Treat them badly back…
Dont waste your time and energy. Keep your distance
I wouldn’t include them if they don’t include you. It’s as simple as that! The hardest part of that is explaining to your kids when there isn’t one to give when you, yourself have no idea what the problem is so I go with the truth. People are awful. I’m sorry your kids are being treated this way. Tell your husband that your not going to go or make your kids, but he can if he likes
I wouldn’t let my kids go there not fair to your kids to be treated like shit
Let the kids as them why…let them explain it to them
Visit gramma till she dies and cut the rest out, it’s a no brainer when your kids are being treated less than they deserve by their own family. Why expose them to that and teach them it’s ok? Eliminate them and stop dwelling, in laws suck.
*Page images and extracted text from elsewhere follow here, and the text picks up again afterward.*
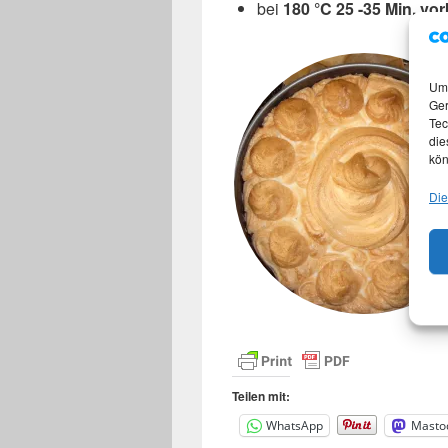
bei
180 °C 25 -35 Min. vo
Um 
Ger
Tec
die
kön
Die
Teilen mit:
WhatsApp
Masto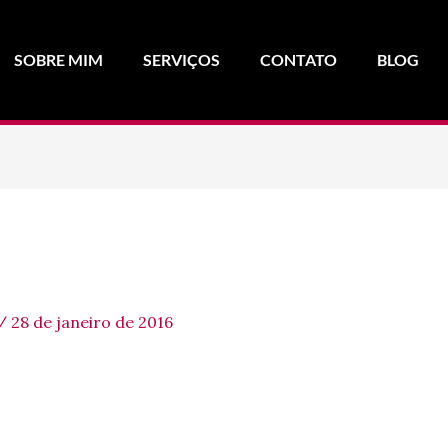
SOBRE MIM
SERVIÇOS
CONTATO
BLOG
/
28 de janeiro de 2016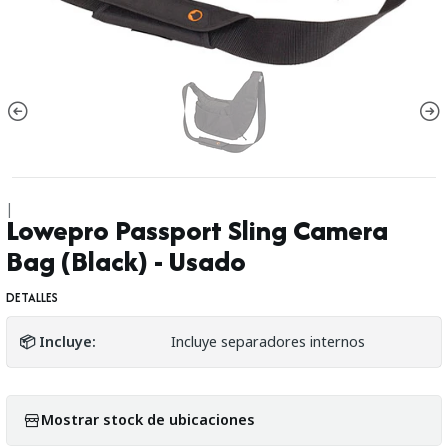
|
Lowepro Passport Sling Camera
Bag (Black) - Usado
DETALLES
📦 Incluye:
Incluye separadores internos
Mostrar stock de ubicaciones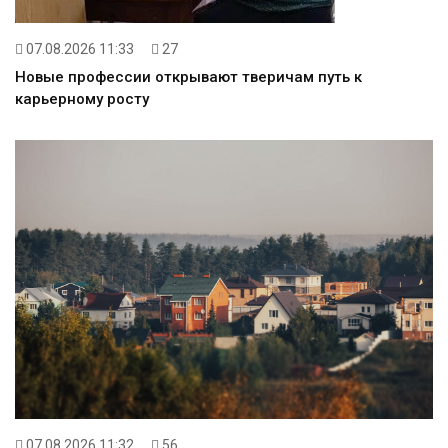
07.08.2026 11:33
27
Новые профессии открывают тверичам путь к
карьерному росту
07.08.2026 11:32
56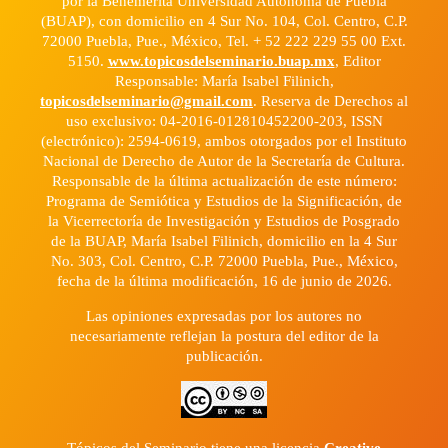
por la Benemérita Universidad Autónoma de Puebla
(BUAP), con domicilio en 4 Sur No. 104, Col. Centro, C.P.
72000 Puebla, Pue., México, Tel. + 52 222 229 55 00 Ext.
5150.
www.topicosdelseminario.buap.mx
, Editor
Responsable: María Isabel Filinich,
topicosdelseminario@gmail.com
. Reserva de Derechos al
uso exclusivo: 04-2016-012810452200-203, ISSN
(electrónico): 2594-0619, ambos otorgados por el Instituto
Nacional de Derecho de Autor de la Secretaría de Cultura.
Responsable de la última actualización de este número:
Programa de Semiótica y Estudios de la Significación, de
la Vicerrectoría de Investigación y Estudios de Posgrado
de la BUAP, María Isabel Filinich, domicilio en la 4 Sur
No. 303, Col. Centro, C.P. 72000 Puebla, Pue., México,
fecha de la última modificación, 16 de junio de 2026.
Las opiniones expresadas por los autores no
necesariamente reflejan la postura del editor de la
publicación.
If he hasn’t checked his family over you or his kids, he isn’t worth a penny. Dump him, let him keep his horrid family and you get yourself and your kids far, far away from all of them!
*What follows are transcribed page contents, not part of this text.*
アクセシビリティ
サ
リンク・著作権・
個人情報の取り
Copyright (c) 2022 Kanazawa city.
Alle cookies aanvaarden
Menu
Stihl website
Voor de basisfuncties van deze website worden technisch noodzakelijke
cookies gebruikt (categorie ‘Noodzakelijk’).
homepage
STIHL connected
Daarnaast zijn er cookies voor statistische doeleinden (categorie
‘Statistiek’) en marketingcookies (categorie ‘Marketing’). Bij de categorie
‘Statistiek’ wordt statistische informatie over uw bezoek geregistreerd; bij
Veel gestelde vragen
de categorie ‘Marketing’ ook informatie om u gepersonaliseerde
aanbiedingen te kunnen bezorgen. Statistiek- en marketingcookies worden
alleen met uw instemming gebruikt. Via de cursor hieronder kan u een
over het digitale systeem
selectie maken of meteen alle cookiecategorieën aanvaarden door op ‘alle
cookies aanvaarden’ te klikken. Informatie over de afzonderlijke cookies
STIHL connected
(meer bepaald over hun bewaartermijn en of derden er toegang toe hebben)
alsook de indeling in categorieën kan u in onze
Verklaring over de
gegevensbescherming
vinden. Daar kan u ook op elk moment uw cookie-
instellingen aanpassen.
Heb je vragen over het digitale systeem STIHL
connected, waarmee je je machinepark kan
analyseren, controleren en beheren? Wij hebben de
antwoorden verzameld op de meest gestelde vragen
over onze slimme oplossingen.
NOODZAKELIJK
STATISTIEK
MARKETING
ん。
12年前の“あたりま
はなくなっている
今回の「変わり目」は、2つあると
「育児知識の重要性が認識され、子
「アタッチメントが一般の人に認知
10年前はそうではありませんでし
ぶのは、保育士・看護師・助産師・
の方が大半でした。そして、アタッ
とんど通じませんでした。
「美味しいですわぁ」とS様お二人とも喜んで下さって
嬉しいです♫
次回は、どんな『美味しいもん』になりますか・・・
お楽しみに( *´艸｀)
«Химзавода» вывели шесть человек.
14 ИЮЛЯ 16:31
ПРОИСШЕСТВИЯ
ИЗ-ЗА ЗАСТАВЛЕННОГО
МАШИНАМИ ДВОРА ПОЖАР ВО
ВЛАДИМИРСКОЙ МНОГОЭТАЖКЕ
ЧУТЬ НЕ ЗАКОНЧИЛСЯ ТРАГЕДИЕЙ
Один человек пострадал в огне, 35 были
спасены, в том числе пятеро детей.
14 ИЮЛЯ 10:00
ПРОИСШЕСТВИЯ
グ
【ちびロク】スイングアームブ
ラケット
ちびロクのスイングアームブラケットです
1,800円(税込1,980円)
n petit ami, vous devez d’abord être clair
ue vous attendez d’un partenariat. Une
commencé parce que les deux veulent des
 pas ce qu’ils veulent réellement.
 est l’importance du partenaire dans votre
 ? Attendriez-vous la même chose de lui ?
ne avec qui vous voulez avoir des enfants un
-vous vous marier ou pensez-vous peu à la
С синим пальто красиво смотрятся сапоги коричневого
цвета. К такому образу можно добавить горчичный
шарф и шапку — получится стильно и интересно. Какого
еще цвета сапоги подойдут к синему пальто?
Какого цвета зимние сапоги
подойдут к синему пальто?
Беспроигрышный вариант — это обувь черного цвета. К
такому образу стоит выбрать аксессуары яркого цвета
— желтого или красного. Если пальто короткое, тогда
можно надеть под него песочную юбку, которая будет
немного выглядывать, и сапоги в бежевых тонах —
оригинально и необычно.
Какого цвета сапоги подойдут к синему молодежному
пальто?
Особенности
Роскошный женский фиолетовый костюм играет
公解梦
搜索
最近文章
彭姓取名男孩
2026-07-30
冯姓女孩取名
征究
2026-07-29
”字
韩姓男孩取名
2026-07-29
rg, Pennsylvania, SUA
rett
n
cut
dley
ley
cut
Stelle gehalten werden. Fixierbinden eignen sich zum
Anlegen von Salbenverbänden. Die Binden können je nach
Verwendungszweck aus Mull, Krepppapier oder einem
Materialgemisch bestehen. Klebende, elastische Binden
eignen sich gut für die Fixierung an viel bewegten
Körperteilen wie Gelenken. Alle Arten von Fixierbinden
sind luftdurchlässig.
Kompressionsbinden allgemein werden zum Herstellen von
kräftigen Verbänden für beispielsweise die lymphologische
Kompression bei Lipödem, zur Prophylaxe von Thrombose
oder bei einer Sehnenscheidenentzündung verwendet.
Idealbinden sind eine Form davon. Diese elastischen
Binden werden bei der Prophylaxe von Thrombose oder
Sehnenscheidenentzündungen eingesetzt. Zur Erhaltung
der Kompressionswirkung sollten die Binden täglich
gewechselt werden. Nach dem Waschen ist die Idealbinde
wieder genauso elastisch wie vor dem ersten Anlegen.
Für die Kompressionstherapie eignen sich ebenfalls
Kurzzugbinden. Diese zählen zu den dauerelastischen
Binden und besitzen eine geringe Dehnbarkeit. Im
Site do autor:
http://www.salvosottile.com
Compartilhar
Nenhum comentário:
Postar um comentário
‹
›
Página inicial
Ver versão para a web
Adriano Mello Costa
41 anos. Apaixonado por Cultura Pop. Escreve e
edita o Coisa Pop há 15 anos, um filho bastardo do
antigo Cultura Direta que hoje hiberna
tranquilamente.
Oh heck no. Let your husband go alone. He can subject himself to immature behavior like that but you definitely don’t have to nor do your kids. I will say that he can find some other time to spend with Grandma if she is going to pass soon… he doesn’t have to be there when the family is there. There are other ways around this. Some families are just a-holes and don’t need a reason but I would give them a reason to NEVER like me again. Messing with my feelings is one thing but I’ll be damned if they intentionally mess with my kids feelings IN FRONT OF ME and get away with it
Invite his grandma over. He needs to understand the kids WILL engender, and this is going to impact them in the long run.